Being specific has disadvantages, but the big advantage is that most decisions can be made by contractors reading the code instead of requiring an (expensive) engineering calculation. Engineering can be 1/3 of the cost of a remodel as it is. Increasing the engineering cost gives a big advantage to tract home builders who can amortize the engineering across a subdivision, which results in suburban malaise.
For instance, current energy codes require a certain R-value of insulation in walls, so that any contractor can go to Home Depot and buy the insulation marked with that R value and expect it to pass inspection. If the code said "Homes may only lose X BTU/year through all surfaces" it'd require a lot of engineer time per house to work it all out.
It's great that solar has evolved from being so expensive that it could only be installed in the most carefully optimized system, to something where you can just slap a few panels on a roof and expect reasonable results.
To reduce transmission losses, among other reasons.
> California has vast desert areas to tile with solar panels at less expense.

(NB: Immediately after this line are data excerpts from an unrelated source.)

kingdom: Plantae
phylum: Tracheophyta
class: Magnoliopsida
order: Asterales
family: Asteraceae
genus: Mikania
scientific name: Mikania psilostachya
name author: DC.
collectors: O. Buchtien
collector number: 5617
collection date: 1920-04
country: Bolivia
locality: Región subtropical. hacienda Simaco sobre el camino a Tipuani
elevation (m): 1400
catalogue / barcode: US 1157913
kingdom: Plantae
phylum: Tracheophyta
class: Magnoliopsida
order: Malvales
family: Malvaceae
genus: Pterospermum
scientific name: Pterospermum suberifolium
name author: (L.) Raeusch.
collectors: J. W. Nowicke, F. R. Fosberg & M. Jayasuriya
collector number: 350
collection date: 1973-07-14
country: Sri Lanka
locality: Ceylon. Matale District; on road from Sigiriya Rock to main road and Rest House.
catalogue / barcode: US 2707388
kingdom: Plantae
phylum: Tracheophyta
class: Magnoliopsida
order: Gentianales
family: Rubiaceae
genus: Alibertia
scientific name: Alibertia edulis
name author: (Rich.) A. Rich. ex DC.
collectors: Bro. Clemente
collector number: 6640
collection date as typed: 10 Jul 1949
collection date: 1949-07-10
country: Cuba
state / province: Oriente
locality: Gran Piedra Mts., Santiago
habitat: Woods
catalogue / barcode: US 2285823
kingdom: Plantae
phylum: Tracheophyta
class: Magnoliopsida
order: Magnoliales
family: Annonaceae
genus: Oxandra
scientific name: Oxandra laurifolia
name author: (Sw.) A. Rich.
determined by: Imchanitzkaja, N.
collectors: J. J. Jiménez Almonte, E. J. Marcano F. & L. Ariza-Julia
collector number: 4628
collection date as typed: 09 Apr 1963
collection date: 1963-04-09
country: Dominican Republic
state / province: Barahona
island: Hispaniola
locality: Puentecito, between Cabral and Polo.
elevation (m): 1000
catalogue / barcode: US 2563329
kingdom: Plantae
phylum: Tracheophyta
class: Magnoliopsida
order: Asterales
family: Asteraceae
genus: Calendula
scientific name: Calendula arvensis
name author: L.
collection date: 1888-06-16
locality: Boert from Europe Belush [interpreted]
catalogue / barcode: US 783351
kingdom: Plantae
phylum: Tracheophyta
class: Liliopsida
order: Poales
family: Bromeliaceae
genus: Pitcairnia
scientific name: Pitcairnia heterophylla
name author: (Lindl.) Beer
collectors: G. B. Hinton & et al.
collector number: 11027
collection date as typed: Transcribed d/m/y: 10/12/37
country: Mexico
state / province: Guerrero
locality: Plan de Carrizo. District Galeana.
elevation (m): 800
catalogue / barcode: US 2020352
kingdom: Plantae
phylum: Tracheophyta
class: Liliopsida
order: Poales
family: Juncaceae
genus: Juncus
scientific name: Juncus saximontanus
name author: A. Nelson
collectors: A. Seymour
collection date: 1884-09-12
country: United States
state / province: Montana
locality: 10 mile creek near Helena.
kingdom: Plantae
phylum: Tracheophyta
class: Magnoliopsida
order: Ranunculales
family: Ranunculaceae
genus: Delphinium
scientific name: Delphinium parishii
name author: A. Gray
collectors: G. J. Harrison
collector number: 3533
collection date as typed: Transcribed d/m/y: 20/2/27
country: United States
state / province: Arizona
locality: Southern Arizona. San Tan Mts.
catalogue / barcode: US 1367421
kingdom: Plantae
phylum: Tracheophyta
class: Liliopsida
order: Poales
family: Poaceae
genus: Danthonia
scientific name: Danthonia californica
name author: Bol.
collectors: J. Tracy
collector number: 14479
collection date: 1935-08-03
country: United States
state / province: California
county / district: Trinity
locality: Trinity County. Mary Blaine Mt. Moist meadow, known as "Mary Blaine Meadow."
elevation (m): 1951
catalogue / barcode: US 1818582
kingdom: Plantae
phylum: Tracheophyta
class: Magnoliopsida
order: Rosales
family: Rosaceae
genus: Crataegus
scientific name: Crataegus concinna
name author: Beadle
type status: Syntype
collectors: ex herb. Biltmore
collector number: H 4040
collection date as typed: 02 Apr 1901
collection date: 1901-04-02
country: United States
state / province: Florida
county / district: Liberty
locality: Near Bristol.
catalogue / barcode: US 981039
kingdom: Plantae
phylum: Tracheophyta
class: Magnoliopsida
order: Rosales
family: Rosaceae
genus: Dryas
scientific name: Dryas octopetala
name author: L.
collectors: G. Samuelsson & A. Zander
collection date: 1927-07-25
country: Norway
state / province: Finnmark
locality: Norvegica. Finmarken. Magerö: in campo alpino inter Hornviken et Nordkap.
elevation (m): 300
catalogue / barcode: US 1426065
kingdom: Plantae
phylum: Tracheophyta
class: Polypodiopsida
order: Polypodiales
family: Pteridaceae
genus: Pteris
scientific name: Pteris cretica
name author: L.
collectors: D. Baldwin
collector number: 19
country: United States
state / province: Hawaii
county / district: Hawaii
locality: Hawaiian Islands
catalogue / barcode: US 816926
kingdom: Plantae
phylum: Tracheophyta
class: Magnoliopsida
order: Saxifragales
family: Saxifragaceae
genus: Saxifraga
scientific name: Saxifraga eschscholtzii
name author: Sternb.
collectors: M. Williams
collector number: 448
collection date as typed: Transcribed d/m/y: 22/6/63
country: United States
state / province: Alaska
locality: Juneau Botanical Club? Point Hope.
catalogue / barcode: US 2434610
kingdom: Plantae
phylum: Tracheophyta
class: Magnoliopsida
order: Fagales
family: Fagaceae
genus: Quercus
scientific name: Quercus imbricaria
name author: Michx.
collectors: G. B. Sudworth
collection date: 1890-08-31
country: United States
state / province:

Even if it would be less build/maintenance expense per unit of delivered energy, a lot of California's vast deserts are either federally protected, and so not available even if it was smart to use them otherwise or already being irrigated and used for agriculture. You can't really cover a farm with solar panels without killing it's function like you can a house.
It's true that they more frequently get modified, often repeatedly and radically, until little trace of the original remains.
But anyhow, this isn't a law it's a regulation, and regulations are somewhat more likely to be removed (sometimes, because removal or even modification of the law under which the regulation was adopted forces this, independent of what the regulator would choose without that constraint.)
In the near- to even medium-term future, adding another $10K to the cost of a new home in much of California is going to have a pretty negligible effect on demand. If you're expecting to pay over half a million for a home -- the median listing price for homes in CA right now is %515K, according to Zillow -- it's not much of an exaggeration to say that another $10K would be a rounding error.
This might be the case (I used ”rarely” as my weasel word of choice). Some times it’s good to break habit and tradition - and building is a lot about tradition and often not efficiency. Buildings are constructed like the last one, not in the most efficient, clever or economic way. Tradition can be pushed by laws like this.
Another example is the EU regulation on incandescent bulbs. Stops people buying what they always did and helps pushing prices down for alternatives.
This isn't exactly an either-or, but it seems like CA could have achieved the same results (for example) by incentivizing more density of construction. IIRC vertical housing costs less to heat & cool than horizontal housing. Mandating residential solar will make utility-scale solar/wind/etc. that much less attractive, even though it may be more effective long-term. Also, this limits construction to the availability of solar installers, which may not be in harmony today.
So it may be the case that the time and political capital spent on this path foreclosed other options and end up creating a rigid solution that prevents creativity in achieving the goals.